Mestre Daniel Luz: “a viola campaniça não vai desparecer porque há muita gente interessada”

O mestre Daniel Inácio da Luz é um dos principais responsáveis pela preservação da arte de construção da viola campaniça, instrumento tradicional do Alentejo, em particular no concelho de Odemira, que em temos chegou-se a temer pelo seu desaparecimento face à falta de aprendizes.

O artesão é uma referência e uma figura carismática que vive intensamente o mundo da construção de cordofones. Fala da sua arte, das histórias de vida, dos tempos difíceis de conseguir gente nova para esta arte, mas atualmente é um otimista e garante que o ofício vai continuar e a viola campaniça até atrai artistas nacionais como o Tim da mítica banda portuguesa “Xutos & Pontapés”.

O jornal Setúbal Mais encontrou o mestre no pavilhão de artesanato, na companhia de um jovem aprendiz, na 31.ª edição da FACECO – Feira das Atividades Culturais e Económicas do Concelho de Odemira, que decorreu de 21 a 23 de julho, em São Teotónio, onde encantou o secretário de Estado da Administração Local e Ordenamento do Território, Carlos Miguel, e restantes visitantes com sua arte e sobretudo a forma cativante como fala desta tradição.

“Neste momento temos 13 alunos, alguns já saíram porque já acabaram a segunda formação e irei continuar se tive muita saúde”, afirma orgulhoso o mestre que recebe os formandos no seu atelier. Por ali formaram-se 30 pessoas provenientes de Odemira, São Martinho e São Teotónio.

“A viola campaniça esteve em risco de desaparecer no século passado, onde só já havia um mestre em São Martinho das Amoreiras, a construir” o instrumento, mas “em 1998 foi o ano em que decidi colocar os meus conhecimentos e prol da preservação da viola campaniça e pedi à Câmara Municipal de Odemira para ajudar a montar uma oficina, com ferramentas e algumas máquinas”.

“Neste momento, a viola campaniça não vai desparecer, de certeza absoluta, porque começou a formação e há muita gente interessada”, afirma o mestre, com orgulho, que explica e mostra detalhadamente as madeiras que são necessárias para a construção dos instrumentos e os segredos para obter o som perfeito.

Daniel Luz começou muito cedo na arte de construção de cordofones, na construção e reparação, foi conhecendo os tipos de madeira, para “a qualidade acústica do instrumento”, mas teve de trabalhar noutras áreas porque isto “não dava para viver”.

Com a passagem à reforma em 2004, “tenho trabalhado sempre a tempo inteiro na construção de vários instrumentos, mas com mais incidência na viola campaniça”.

Respeitante ao interesse cada vez mais crescente pela viola campaniça, o mestre considera que “deu um contributo”. Primeiro os mais velhos continuaram a tocar, mas apareceu o Pedro Mestre e Marco Vieira que começaram a ensinar e teve um efeito de “uma bola de neve”.

O artesão confessa que desde miúdo gosta de trabalhar a madeira.
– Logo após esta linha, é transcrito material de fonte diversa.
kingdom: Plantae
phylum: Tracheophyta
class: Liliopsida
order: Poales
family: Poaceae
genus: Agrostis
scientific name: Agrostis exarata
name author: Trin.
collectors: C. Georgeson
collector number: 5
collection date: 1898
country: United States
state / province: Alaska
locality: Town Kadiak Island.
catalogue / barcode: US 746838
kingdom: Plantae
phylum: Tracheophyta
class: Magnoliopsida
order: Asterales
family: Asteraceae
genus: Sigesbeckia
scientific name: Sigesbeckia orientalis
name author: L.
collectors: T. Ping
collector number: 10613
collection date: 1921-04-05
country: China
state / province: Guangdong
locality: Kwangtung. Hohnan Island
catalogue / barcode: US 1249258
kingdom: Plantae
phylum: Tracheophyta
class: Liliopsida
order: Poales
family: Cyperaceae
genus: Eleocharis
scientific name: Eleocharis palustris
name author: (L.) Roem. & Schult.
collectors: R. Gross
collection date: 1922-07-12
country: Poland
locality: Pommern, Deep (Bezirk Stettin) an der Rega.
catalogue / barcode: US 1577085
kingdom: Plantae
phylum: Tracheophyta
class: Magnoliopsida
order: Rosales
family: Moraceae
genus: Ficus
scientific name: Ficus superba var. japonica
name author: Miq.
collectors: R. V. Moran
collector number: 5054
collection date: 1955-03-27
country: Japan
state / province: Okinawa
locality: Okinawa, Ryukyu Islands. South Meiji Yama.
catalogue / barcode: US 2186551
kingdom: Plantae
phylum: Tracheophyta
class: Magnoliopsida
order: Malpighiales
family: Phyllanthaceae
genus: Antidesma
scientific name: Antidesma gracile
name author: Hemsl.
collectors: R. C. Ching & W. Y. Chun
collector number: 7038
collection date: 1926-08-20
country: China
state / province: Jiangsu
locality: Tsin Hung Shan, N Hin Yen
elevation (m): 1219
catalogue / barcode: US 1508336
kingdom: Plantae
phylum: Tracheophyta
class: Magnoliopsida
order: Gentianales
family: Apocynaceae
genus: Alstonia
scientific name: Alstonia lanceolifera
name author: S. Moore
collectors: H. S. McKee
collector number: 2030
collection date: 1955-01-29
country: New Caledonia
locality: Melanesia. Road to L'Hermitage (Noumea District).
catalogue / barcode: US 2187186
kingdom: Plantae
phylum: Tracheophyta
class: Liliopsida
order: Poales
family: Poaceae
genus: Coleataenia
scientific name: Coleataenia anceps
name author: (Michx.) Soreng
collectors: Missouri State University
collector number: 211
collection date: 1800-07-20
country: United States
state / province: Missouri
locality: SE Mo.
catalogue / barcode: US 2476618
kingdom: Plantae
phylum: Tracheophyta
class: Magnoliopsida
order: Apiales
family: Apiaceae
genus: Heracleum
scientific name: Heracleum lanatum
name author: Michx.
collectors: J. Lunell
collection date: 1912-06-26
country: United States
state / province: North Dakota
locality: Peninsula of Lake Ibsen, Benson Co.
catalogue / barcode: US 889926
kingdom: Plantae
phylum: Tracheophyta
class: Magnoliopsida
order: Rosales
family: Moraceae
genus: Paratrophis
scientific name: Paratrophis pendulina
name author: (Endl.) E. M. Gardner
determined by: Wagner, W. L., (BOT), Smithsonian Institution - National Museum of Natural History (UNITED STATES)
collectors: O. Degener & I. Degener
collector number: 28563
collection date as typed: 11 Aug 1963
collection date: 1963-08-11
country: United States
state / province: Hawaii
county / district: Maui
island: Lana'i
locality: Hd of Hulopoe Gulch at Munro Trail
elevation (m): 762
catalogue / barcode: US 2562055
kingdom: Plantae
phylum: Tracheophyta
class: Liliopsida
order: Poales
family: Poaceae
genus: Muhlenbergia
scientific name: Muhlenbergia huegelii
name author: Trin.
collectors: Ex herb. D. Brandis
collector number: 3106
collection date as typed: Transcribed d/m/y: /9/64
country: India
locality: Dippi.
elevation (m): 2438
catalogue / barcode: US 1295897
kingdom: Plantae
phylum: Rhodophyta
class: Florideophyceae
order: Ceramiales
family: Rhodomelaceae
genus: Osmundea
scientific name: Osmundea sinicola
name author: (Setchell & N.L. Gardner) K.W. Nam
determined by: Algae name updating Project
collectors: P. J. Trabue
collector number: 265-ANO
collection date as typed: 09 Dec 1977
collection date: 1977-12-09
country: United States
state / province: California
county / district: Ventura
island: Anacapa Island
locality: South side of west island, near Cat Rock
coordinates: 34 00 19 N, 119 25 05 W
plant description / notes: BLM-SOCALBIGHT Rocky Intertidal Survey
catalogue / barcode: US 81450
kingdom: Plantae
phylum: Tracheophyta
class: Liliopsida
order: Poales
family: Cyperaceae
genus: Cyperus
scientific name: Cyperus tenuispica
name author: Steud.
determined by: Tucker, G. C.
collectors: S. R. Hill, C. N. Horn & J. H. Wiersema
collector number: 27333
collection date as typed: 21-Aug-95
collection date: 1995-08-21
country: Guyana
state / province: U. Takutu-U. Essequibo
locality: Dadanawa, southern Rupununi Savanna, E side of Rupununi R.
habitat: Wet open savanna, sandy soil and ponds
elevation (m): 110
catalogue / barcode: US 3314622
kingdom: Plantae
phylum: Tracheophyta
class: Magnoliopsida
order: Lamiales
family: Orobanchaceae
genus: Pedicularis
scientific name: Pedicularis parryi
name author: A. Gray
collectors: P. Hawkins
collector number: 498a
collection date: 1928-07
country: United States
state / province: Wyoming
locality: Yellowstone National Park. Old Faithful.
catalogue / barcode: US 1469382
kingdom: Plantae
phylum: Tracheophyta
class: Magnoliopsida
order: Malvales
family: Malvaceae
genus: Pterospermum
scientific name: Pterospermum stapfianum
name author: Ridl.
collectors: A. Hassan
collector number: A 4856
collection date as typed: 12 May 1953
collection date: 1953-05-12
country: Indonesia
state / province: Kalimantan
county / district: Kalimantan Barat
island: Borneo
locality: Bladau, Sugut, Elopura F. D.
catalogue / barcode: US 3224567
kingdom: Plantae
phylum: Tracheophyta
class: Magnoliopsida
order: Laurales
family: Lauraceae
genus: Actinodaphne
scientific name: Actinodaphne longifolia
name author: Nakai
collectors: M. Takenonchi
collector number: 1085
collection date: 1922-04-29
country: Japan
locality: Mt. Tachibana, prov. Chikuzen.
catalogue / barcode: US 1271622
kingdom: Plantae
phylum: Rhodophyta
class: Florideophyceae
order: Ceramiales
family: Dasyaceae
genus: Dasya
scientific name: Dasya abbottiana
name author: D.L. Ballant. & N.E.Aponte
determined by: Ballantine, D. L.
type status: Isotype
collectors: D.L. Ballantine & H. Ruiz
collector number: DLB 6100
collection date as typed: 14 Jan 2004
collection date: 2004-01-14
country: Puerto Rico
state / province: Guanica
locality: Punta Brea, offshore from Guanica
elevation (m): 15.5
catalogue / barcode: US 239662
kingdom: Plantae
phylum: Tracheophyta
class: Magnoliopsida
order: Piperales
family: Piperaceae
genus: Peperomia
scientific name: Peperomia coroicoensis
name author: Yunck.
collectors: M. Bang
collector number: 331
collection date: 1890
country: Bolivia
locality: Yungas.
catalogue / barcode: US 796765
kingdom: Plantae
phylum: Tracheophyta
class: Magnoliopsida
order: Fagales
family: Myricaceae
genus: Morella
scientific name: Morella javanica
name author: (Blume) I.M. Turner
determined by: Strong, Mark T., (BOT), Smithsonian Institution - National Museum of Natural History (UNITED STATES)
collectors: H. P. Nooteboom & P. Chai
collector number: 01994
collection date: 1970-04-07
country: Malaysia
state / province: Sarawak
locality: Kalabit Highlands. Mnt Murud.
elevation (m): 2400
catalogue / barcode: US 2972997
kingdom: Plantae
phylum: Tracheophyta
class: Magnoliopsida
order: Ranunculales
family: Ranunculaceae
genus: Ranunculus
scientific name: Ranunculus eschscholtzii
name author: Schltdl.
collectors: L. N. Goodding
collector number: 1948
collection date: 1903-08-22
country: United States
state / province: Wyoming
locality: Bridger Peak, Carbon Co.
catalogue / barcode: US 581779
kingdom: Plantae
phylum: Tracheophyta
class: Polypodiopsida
Quis seguir a carreira de carpinteiro com o seu pai, mas como não foi possível, ingressou numa oficina em São Teotónio, quando tinha 15 anos. Começou como aprendiz e acabou como mestre. Ao longo dos anos, nos tempos livres, foi aperfeiçoando a técnica na construção e reparação de diversos instrumentos. Só mais tarde, é que despertou o interesse pela viola campaniça, som que gostava de ouvir nas festas das aldeias, e na sua arte de construção.

Pela sua oficina, já reformado a tempo inteiro, construiu centenas de instrumentos como violas, guitarras, cavaquinhos, bandolins e claro a viola campaniça.

Em 2019, foi inaugurada uma oficina de construção de violas campaniças na sua terra e com o surgimento do Centro de Valorização da Viola Campaniça e do Cante de Improviso de São Martinho das Amoreiras. Escreveu o livro com o professor Manuel Vilela “As campaniças de Daniel Luz”, um manual a explicar as formas de construção, medidas, tipos de madeiras e ferramentas. Daniel Luz foi agraciado com a Medalha de Mérito do Município de Odemira pela sua atividade cívica e cultural, em 2018 e no ano seguinte pela Junta de Freguesia de São Teotónio.